TASK ITEM: Your job is to return every line in the data holding the string "para".

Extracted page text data
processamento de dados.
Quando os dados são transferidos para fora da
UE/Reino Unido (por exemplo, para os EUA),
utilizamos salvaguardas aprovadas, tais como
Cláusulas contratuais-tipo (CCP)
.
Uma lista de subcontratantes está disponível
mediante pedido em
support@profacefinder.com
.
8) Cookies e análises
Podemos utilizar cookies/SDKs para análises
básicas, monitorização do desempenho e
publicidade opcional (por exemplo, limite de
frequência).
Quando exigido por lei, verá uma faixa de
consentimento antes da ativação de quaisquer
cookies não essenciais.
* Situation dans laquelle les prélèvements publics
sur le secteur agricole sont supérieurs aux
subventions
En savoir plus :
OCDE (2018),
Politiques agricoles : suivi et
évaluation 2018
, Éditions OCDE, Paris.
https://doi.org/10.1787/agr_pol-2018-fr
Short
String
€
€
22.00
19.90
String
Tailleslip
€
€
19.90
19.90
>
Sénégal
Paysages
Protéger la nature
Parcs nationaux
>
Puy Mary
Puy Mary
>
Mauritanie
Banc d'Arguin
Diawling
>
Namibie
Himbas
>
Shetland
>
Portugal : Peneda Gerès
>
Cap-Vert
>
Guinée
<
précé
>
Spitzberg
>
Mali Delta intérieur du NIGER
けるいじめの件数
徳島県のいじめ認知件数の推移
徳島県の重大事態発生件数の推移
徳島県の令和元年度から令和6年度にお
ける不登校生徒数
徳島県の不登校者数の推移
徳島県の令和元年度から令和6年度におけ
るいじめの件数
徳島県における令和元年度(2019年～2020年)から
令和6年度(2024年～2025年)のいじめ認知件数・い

SOLUTION:
Quando os dados são transferidos para fora da
UE/Reino Unido (por exemplo, para os EUA),
Podemos utilizar cookies/SDKs para análises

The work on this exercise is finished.